__Problem__
Pictures excluded, reproduce exactly the lines below from the one with "right eye: (131, 186)" through the one with "right back paw: (446, 478)", both included.

(Joint position lists)

*** Block opens ***

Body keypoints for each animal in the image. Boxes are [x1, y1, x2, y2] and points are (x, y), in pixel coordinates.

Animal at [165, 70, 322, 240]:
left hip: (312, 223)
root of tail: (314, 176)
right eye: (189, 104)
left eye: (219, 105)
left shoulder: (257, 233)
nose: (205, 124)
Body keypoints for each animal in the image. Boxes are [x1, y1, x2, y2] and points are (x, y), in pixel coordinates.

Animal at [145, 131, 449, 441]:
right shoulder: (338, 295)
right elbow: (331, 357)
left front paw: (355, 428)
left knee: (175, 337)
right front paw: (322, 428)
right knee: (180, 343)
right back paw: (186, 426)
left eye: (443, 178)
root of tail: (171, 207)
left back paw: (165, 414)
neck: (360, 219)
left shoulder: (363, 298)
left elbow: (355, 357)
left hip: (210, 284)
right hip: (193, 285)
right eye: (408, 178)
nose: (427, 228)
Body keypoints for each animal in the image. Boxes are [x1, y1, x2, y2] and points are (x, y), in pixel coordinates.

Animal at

*** Block closes ***
*** Block opens ***

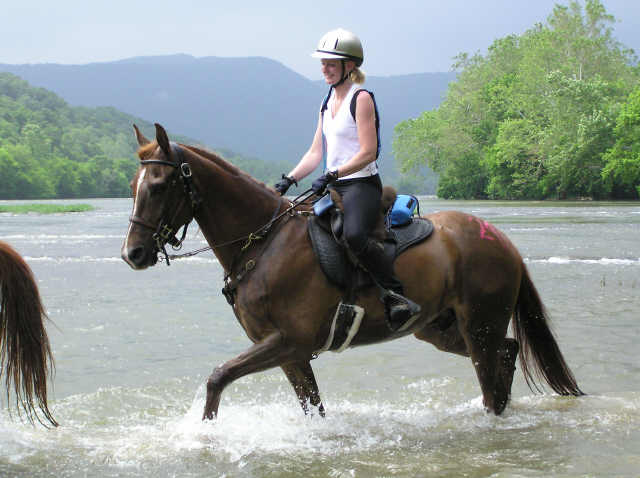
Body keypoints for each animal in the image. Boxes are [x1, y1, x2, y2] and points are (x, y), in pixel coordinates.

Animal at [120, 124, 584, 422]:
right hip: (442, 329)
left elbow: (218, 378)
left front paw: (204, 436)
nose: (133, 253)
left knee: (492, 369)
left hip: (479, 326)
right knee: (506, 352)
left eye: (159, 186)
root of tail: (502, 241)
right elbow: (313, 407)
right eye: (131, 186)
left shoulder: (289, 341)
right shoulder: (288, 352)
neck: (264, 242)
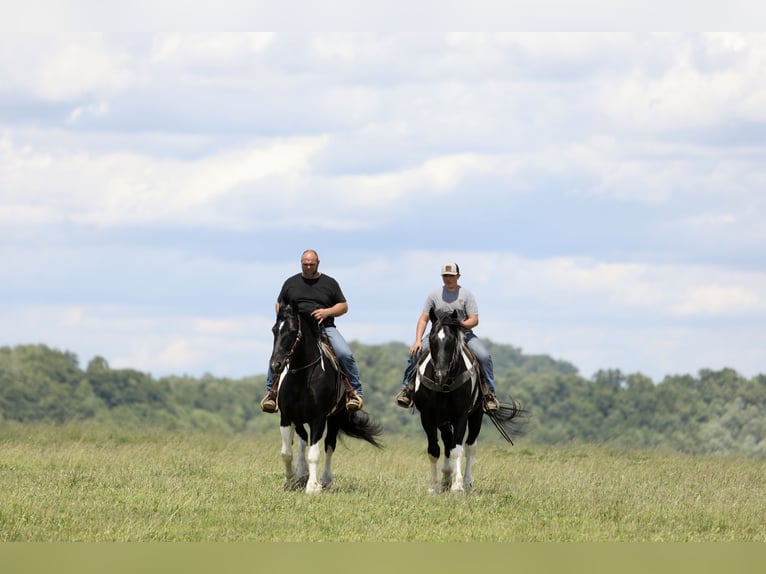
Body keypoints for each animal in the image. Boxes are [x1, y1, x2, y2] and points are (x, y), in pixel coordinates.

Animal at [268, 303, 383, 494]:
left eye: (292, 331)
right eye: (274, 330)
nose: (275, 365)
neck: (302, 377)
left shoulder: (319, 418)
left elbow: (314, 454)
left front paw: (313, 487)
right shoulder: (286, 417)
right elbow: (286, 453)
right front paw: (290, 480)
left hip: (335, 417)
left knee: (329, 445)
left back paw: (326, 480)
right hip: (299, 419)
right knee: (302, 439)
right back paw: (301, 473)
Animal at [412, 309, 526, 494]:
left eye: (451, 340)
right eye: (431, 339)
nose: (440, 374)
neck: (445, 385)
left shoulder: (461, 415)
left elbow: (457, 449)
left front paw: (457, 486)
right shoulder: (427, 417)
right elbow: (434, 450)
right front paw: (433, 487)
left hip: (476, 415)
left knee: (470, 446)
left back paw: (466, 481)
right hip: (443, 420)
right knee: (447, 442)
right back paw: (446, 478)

*** Block closes ***

__Exercise response__
right eye: (131, 186)
left shoulder: (289, 341)
right shoulder: (288, 352)
neck: (264, 242)
Body keypoints for each animal in the image. Boxes are [x1, y1, x2, y2] and points are (x, y), in pixel coordinates.

Animal at [268, 303, 383, 494]:
left eye: (292, 331)
right eye: (274, 330)
nose: (275, 365)
neck: (302, 377)
left shoulder: (319, 418)
left elbow: (314, 454)
left front paw: (313, 487)
right shoulder: (286, 417)
right elbow: (286, 453)
right front paw: (290, 480)
left hip: (335, 417)
left knee: (329, 445)
left back paw: (326, 480)
right hip: (299, 419)
right knee: (302, 439)
right back paw: (301, 473)
Animal at [412, 309, 526, 494]:
left eye: (451, 340)
right eye: (431, 339)
nose: (440, 374)
neck: (445, 385)
left shoulder: (461, 415)
left elbow: (457, 449)
left front paw: (457, 486)
right shoulder: (427, 417)
right elbow: (434, 450)
right front paw: (433, 487)
left hip: (476, 415)
left knee: (470, 446)
left back paw: (466, 481)
right hip: (443, 420)
right knee: (447, 442)
right back paw: (446, 478)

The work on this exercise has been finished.